TASK MATERIAL:

------------

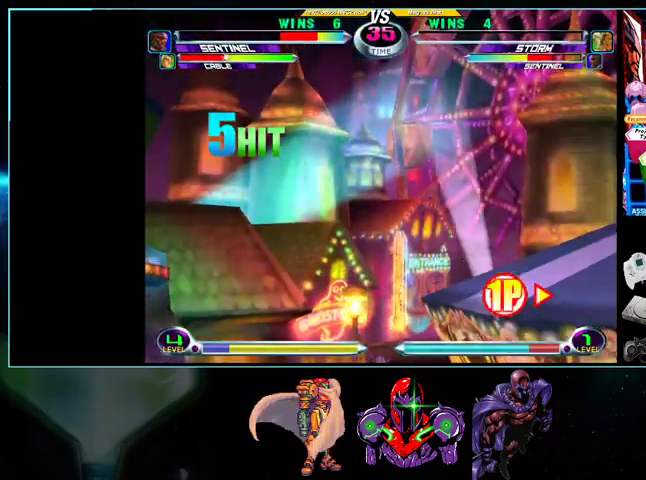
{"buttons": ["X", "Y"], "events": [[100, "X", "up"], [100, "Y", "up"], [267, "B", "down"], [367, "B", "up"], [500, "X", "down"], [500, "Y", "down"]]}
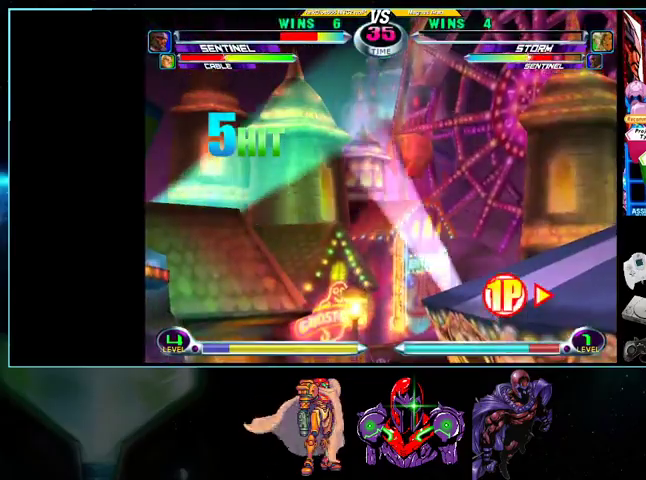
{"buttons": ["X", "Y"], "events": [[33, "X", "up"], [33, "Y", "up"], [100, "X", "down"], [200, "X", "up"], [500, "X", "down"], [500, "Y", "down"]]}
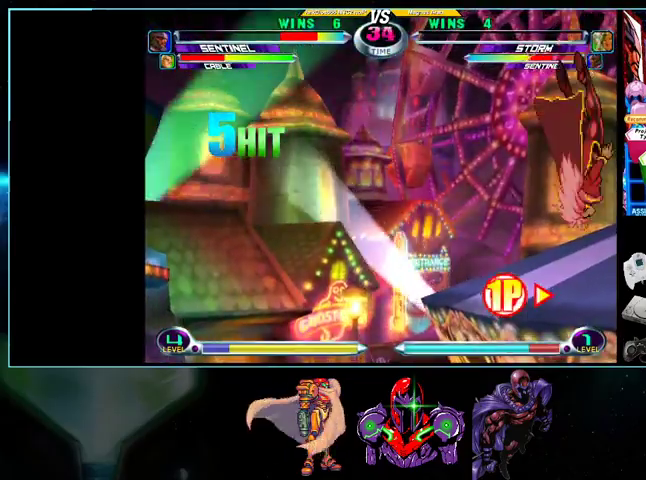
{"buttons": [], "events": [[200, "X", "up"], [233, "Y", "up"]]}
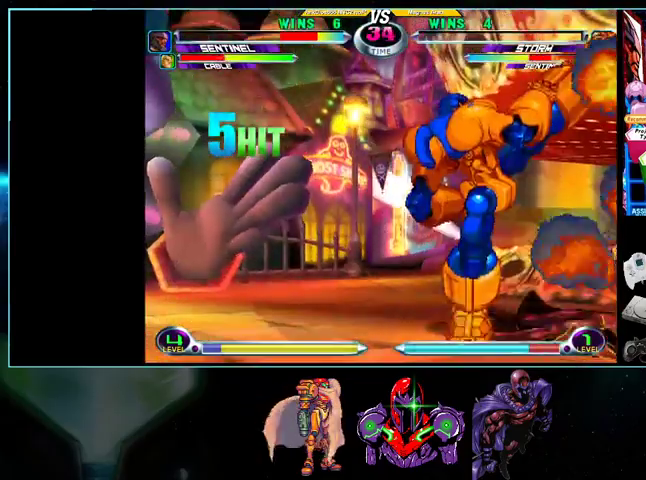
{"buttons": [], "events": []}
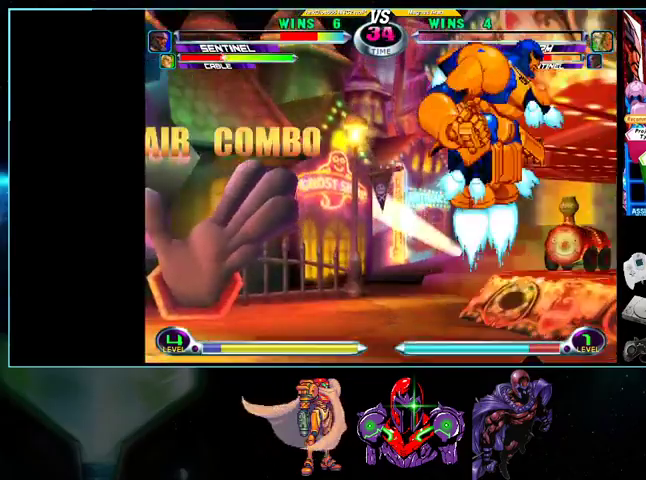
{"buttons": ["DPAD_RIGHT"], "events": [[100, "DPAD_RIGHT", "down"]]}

------------

WHAT TO PRODUCE: Transcribe all the lines above exactly; any image among them is skipped.

SOLUTION BELOW:
{"buttons": ["X", "Y"], "events": [[100, "X", "up"], [100, "Y", "up"], [267, "B", "down"], [367, "B", "up"], [500, "X", "down"], [500, "Y", "down"]]}
{"buttons": ["X", "Y"], "events": [[33, "X", "up"], [33, "Y", "up"], [100, "X", "down"], [200, "X", "up"], [500, "X", "down"], [500, "Y", "down"]]}
{"buttons": [], "events": [[200, "X", "up"], [233, "Y", "up"]]}
{"buttons": [], "events": []}
{"buttons": ["DPAD_RIGHT"], "events": [[100, "DPAD_RIGHT", "down"]]}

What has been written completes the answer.